SOURCE MATERIAL:

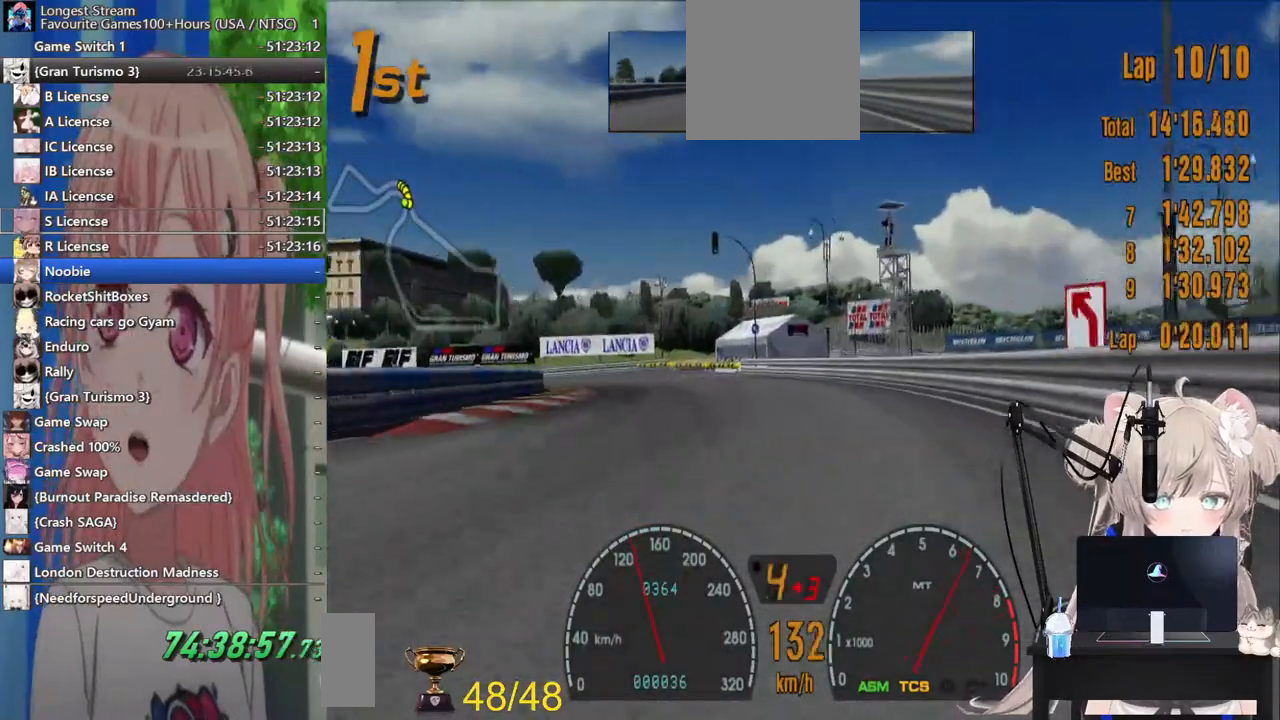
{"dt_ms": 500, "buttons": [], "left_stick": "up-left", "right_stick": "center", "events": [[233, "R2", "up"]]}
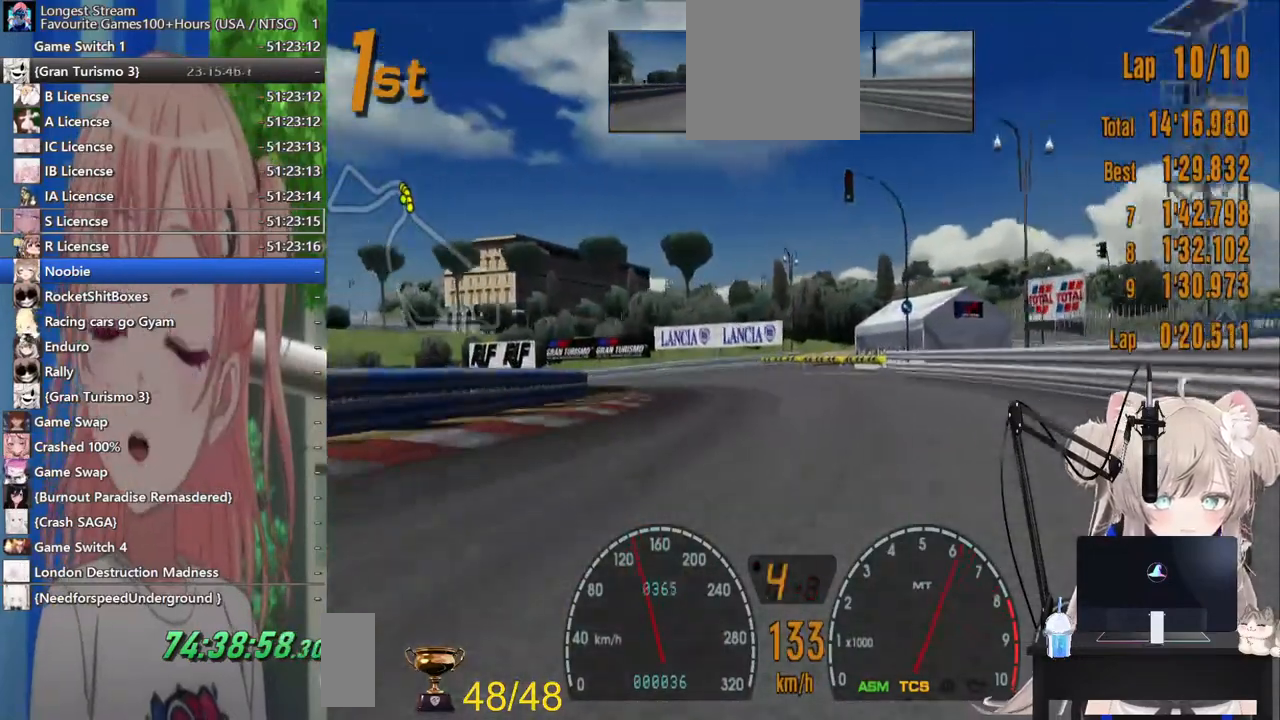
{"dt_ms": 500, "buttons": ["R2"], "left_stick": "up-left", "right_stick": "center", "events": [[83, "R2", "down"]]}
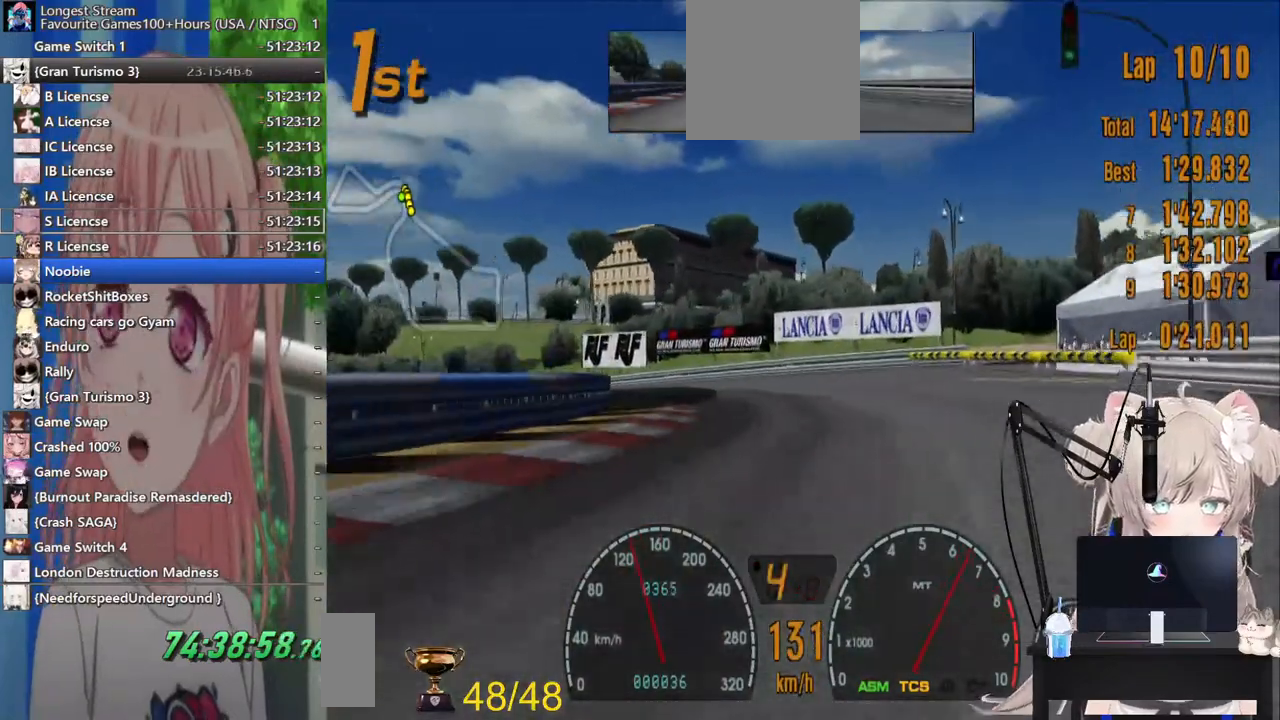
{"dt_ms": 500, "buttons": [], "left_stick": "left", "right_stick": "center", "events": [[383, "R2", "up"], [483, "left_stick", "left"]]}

YOUR GOAL: Reproduce the material word for word, pictures excluded.

WRITTEN SOLUTION:
{"dt_ms": 500, "buttons": [], "left_stick": "up-left", "right_stick": "center", "events": [[233, "R2", "up"]]}
{"dt_ms": 500, "buttons": ["R2"], "left_stick": "up-left", "right_stick": "center", "events": [[83, "R2", "down"]]}
{"dt_ms": 500, "buttons": [], "left_stick": "left", "right_stick": "center", "events": [[383, "R2", "up"], [483, "left_stick", "left"]]}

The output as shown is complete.